Some people’s vision of Don Quixote as a total celebration and endorsement of pure idealism may be more of a Romantic-Age reading. Cervantes lived hard enough to see both sides: partly, as ralph mentions, there is a theme that too much of the Establishment/nobility was NOT embracing Renaissance ideals but rather a vision based on “the glory of old times” and seeking adventure and easy wealth as Conquistadores or in European wars; *but also *there is the element of how many of the would-be “realists”, like the ungrateful prisoners in the first book or the Duke’s household in the second book, were not engaging in any productive progress either but were content to just live it up at the expense of others’ pain.
Even in the middle of the Golden Age, Cervantes could see that outside the palaces the commoners were still left down and out and the lesser gentry like Alonso Quijano were on a downhill slide, with nothing left but longing for the old glories.
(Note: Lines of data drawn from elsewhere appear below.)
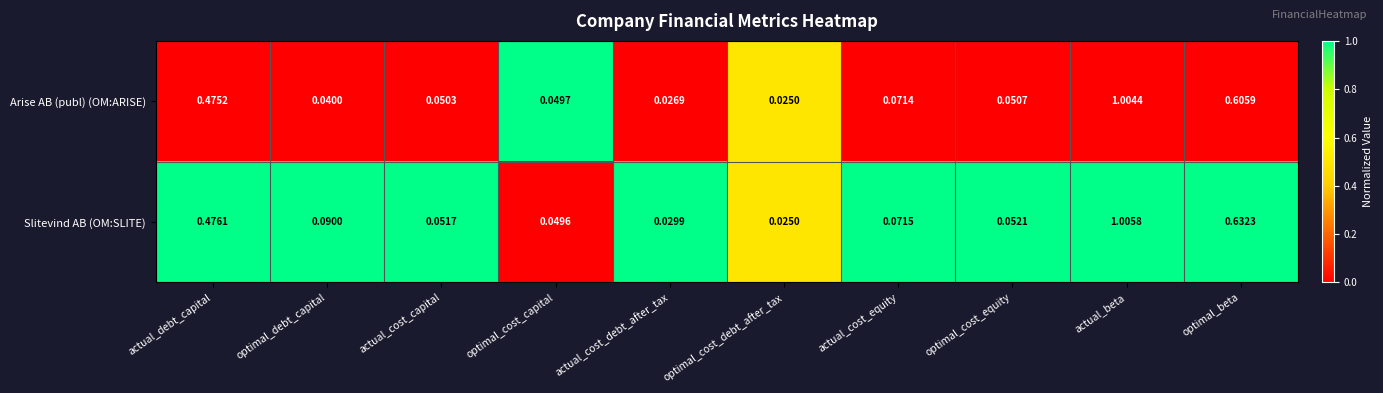

How many series are shown in this chart?

2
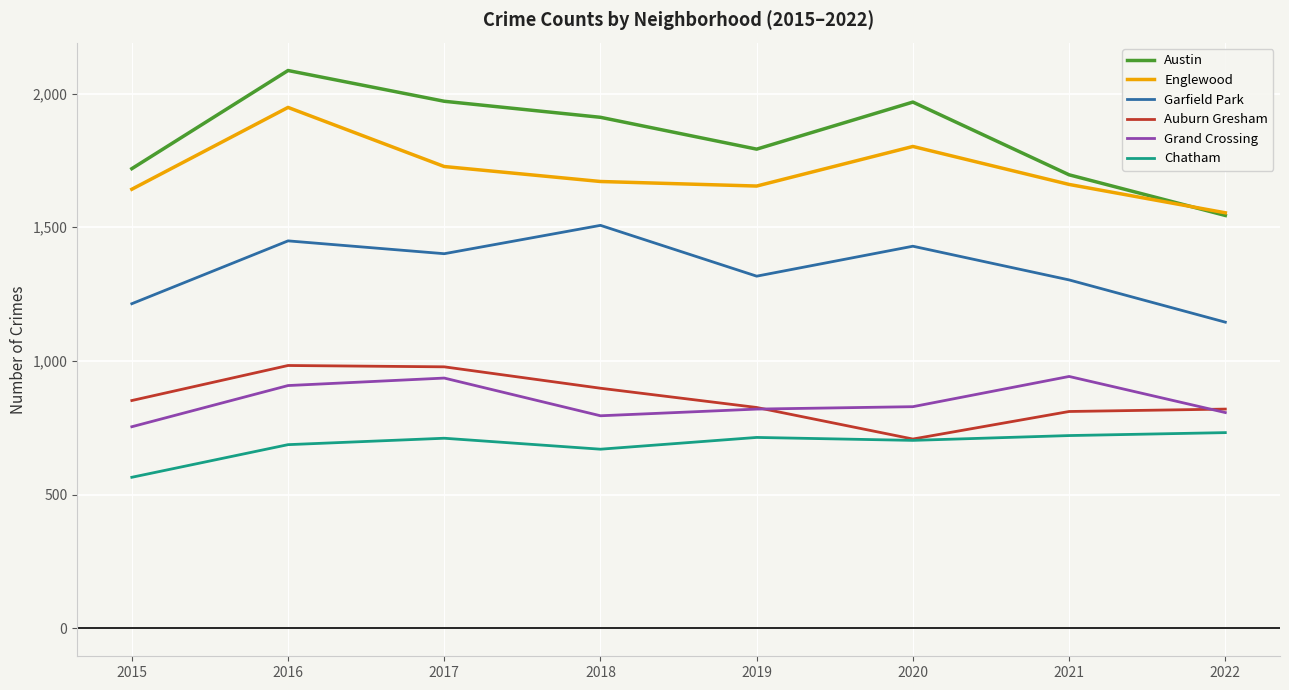

Rank the series by their maximum value, from lowest to highest.

Chatham, Grand Crossing, Auburn Gresham, Garfield Park, Englewood, Austin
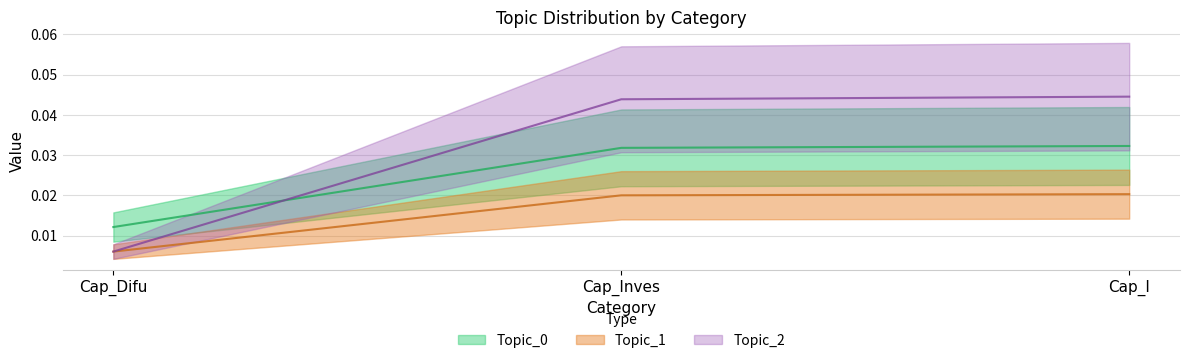

What is the label of the 2nd point from the left?

Cap_Inves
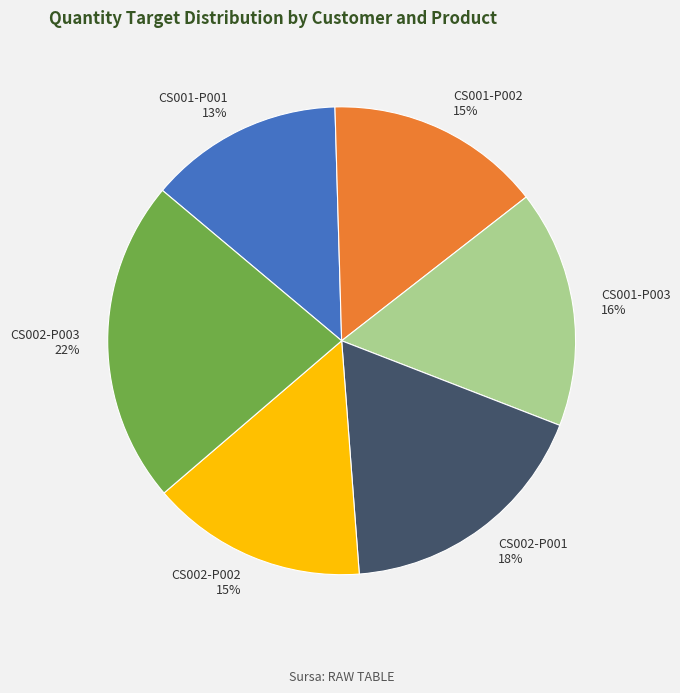

Do CS001-P001 and CS001-P003 together represent more than half of the pie?

No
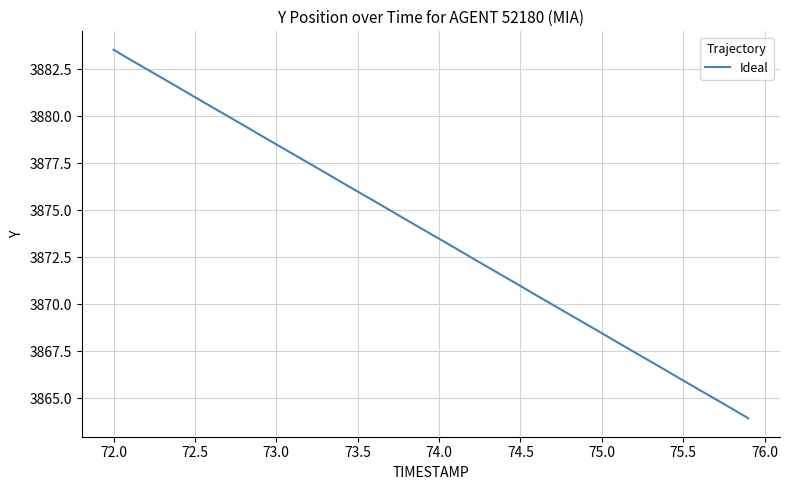

What is the difference between the maximum and minimum values?

19.6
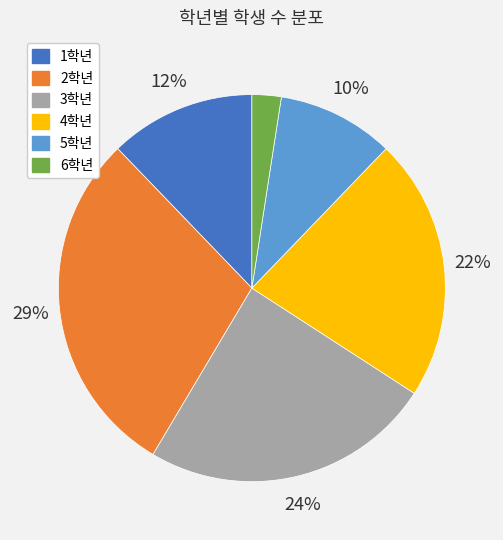

To the nearest percent, what is the combined percentage of 4학년 and 1학년?

34%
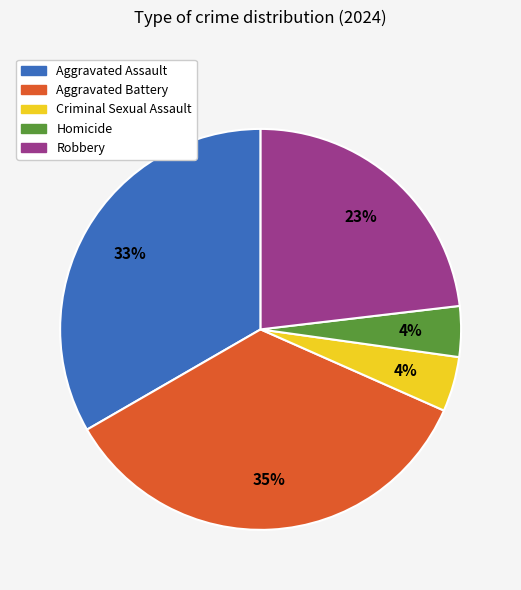

To the nearest percent, what is the difference between the largest and smallest slice percentages?

31%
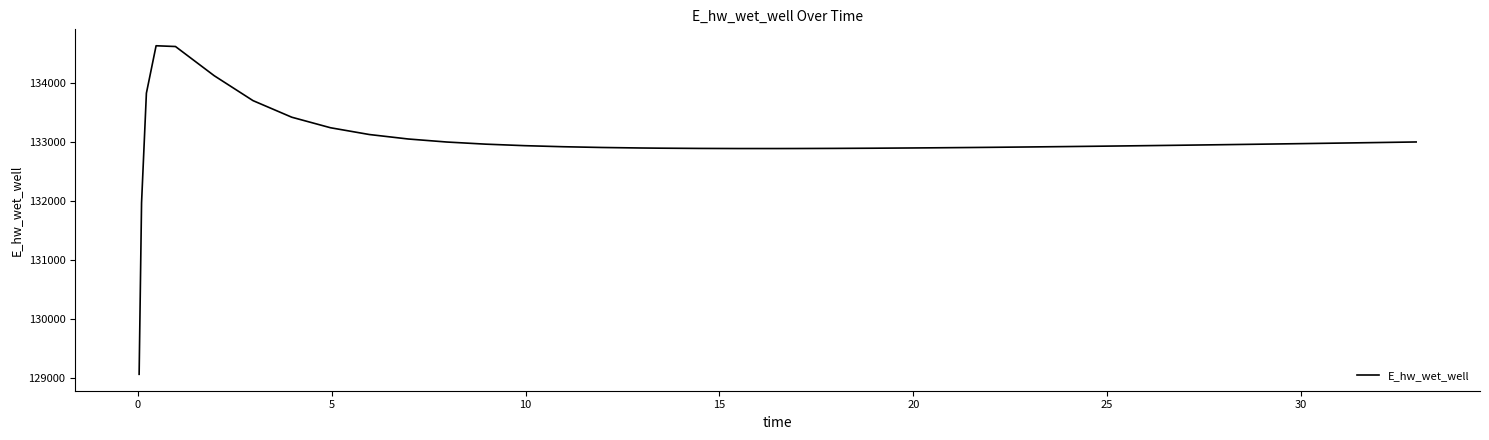

What is the maximum value shown in the chart?

134627.9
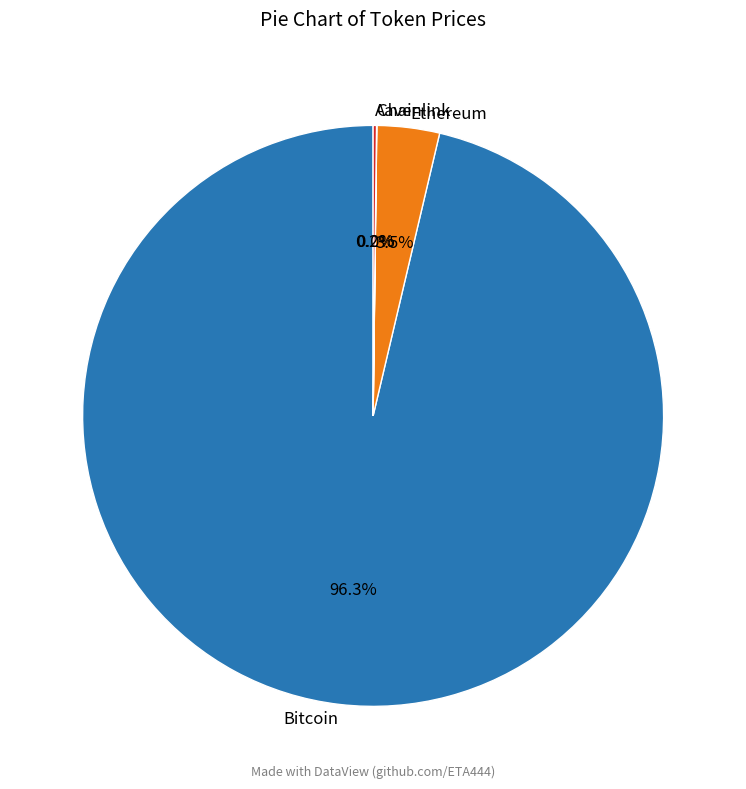

Is there a majority slice in this chart?

Yes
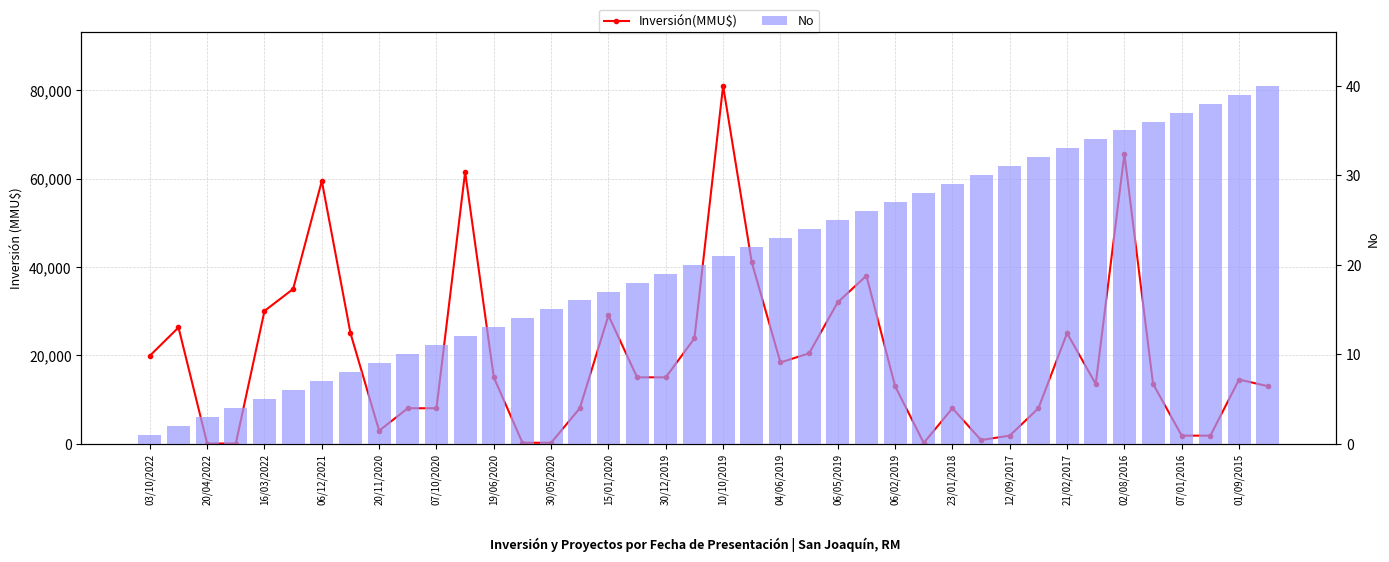

How many data points in Inversión(MMU$) are above 15000?

17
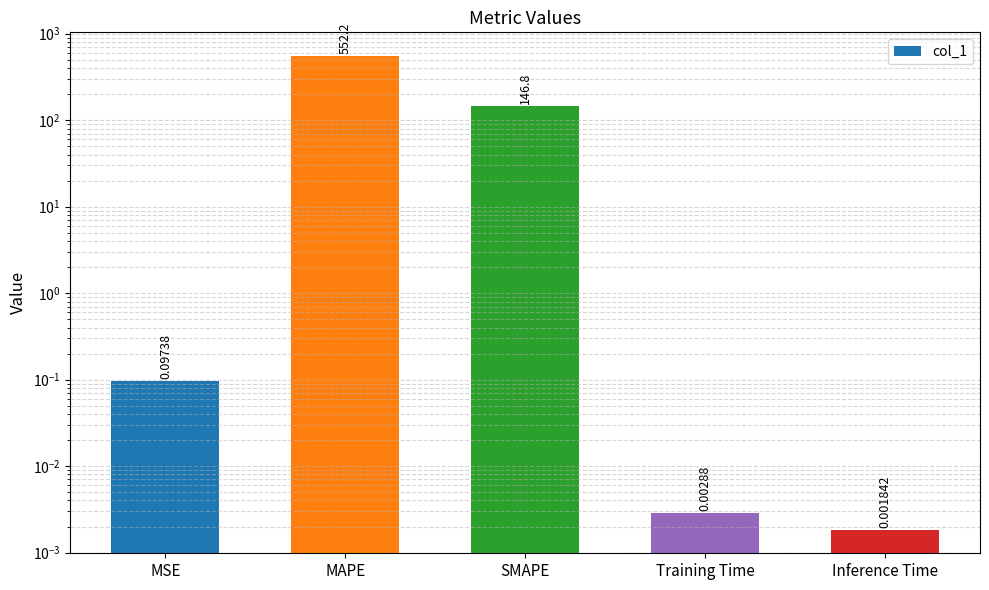

Is it true that the value at Training Time is 0.0?

False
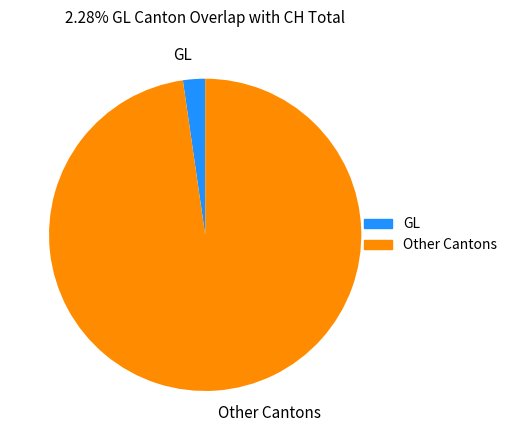

Which category accounts for the majority?

Other Cantons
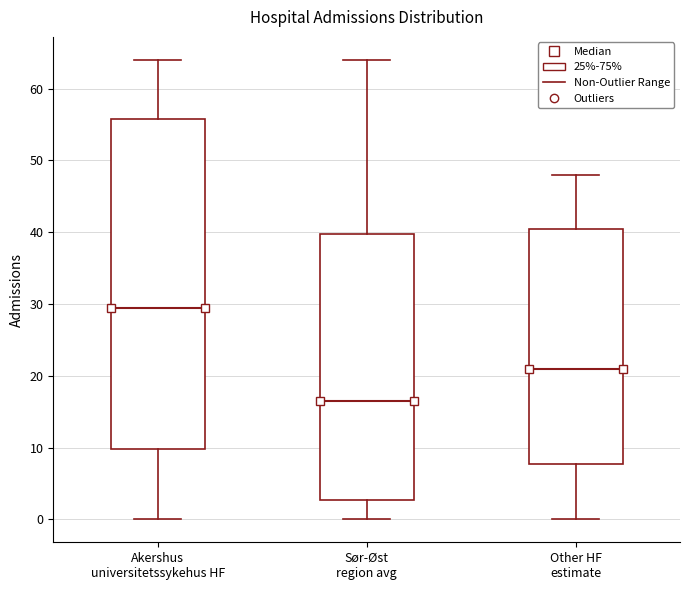

Which box has the highest median line?

Akershus universitetssykehus HF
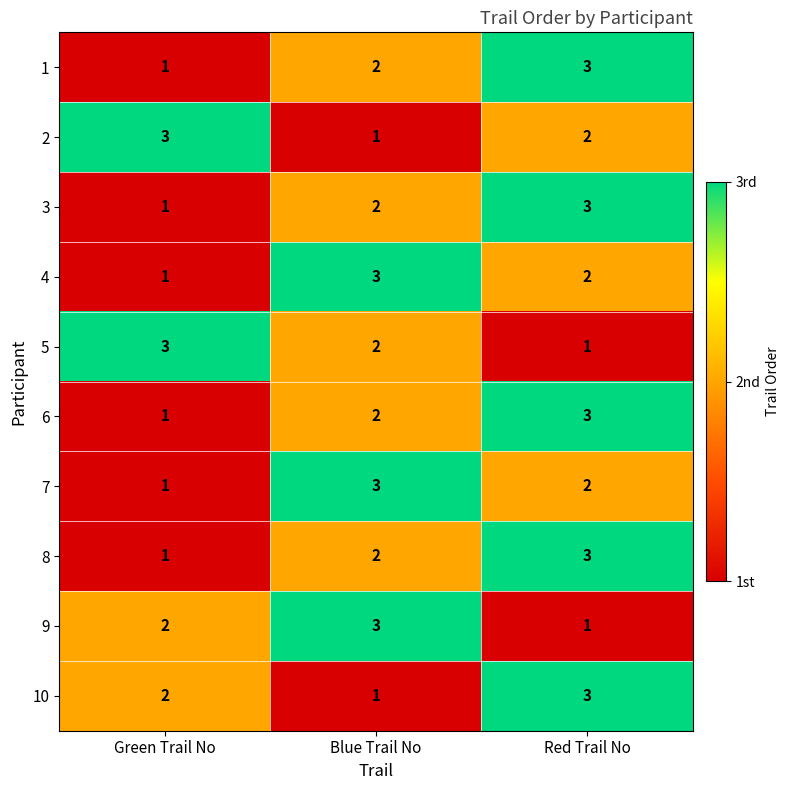

True or false: 4 has a value of 3 at Blue Trail No.

True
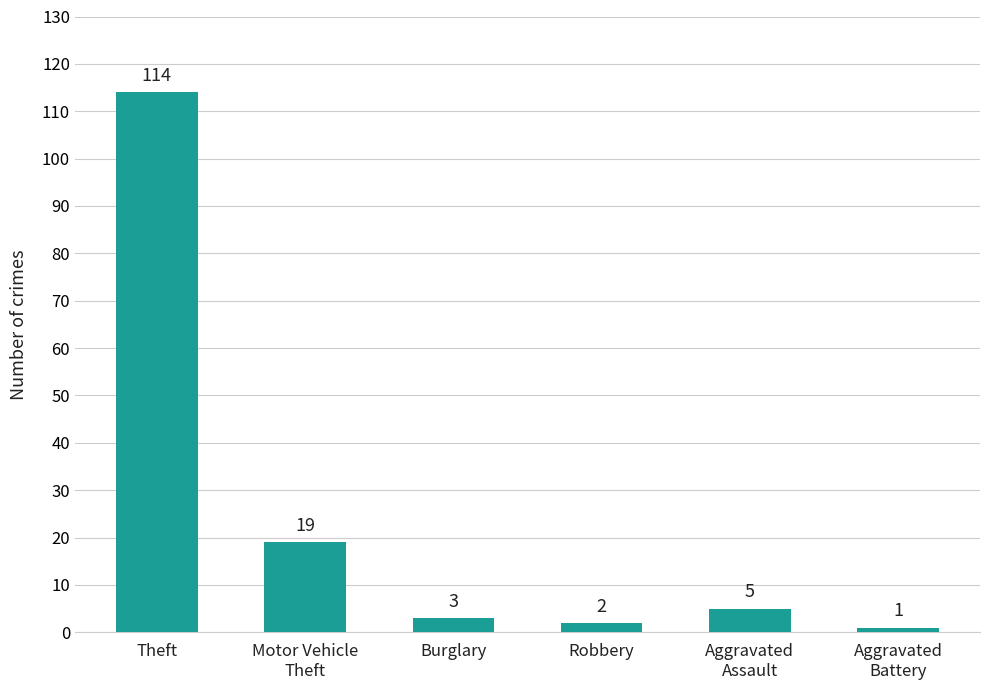

List the labels in order of value, largest first.

Theft, Motor Vehicle
Theft, Aggravated
Assault, Burglary, Robbery, Aggravated
Battery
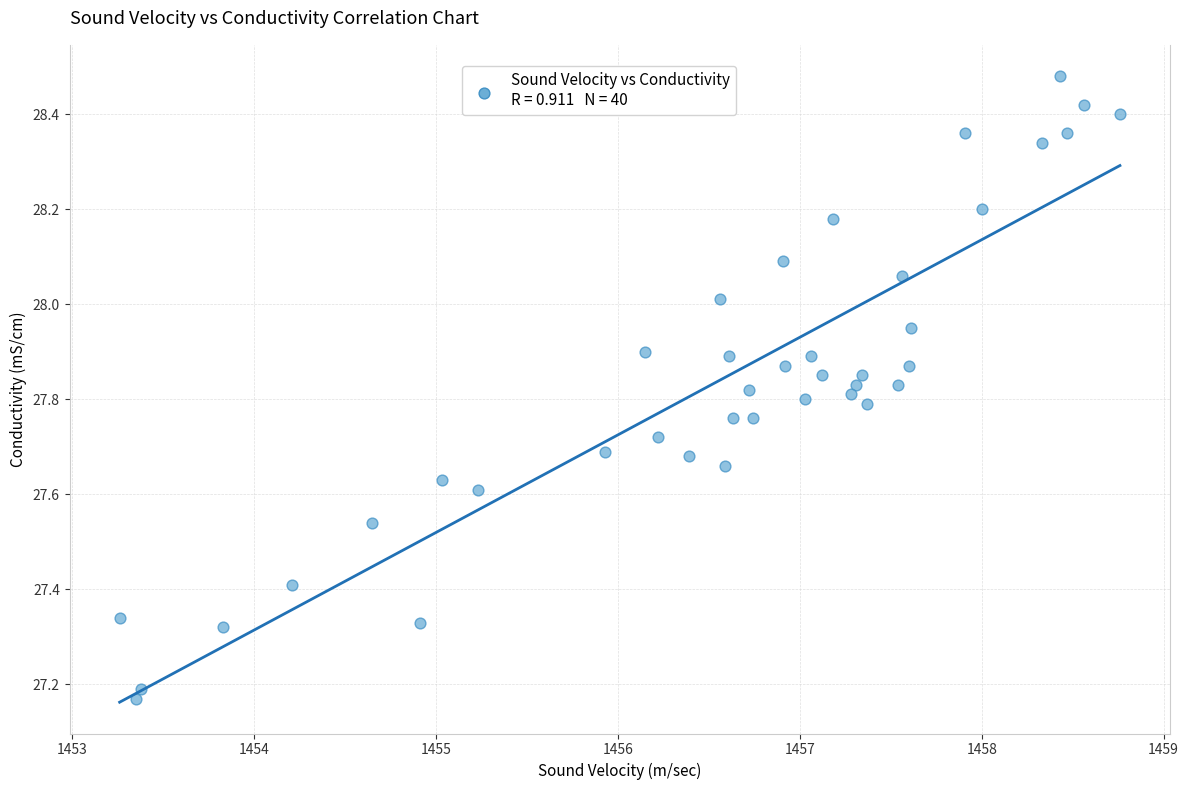

What is the range of X values (max minus min)?

5.5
The Chivalry Novels were to a great degree a reaction to the more prosaic society emerging with the Renaissance (when Quijano’s family ask the cleric and barber to destroy his library, they actually stop and review the books and pick out some that have actual literary worth, while pointing out which others are tripe).
In the book we see that while on the one hand longing for a glorious fantastic ideal by itself gets you nothing but repeated beatdowns, OTOH the supposedly “realist” aproach taken by the ruling class of Cervantes’ Spain, of getting yours and who cares about the others, of choosing to live easy off the wealth attained by those you scorn for being your lessers and getting their hands dirty, while being protected by sucking up to the favor of those in power, is not a worthy alternative (and they are morally inferior to Quixote and Sancho who at least are honest and sincere). You need to be realistic about what is actually happening in the world so you can try to do real good deeds instead of having a windmill kick your ass, BUT you must have firm ideals and a moral compass, so you can do what is right and if there is a wrong to be redressed you should be able to do so, or at least not abuse those who try to.
Not Don Quixote. Not even genuine Cervantes, as far as I know. It’s from the play Man of La Mancha, a fictionalized account of Cervantes in a prison cell with a bunch of lesser criminals, who he gets to perform a play-within-a-play based on a modified version of his story of Don Quixote. At some point in the outer layer of the story, one of his cellmates criticizes Cervantes for his imagination and idealism, telling him that he needs to deal with “life as it is”, to which Cervantes replies with the monologue that I quoted.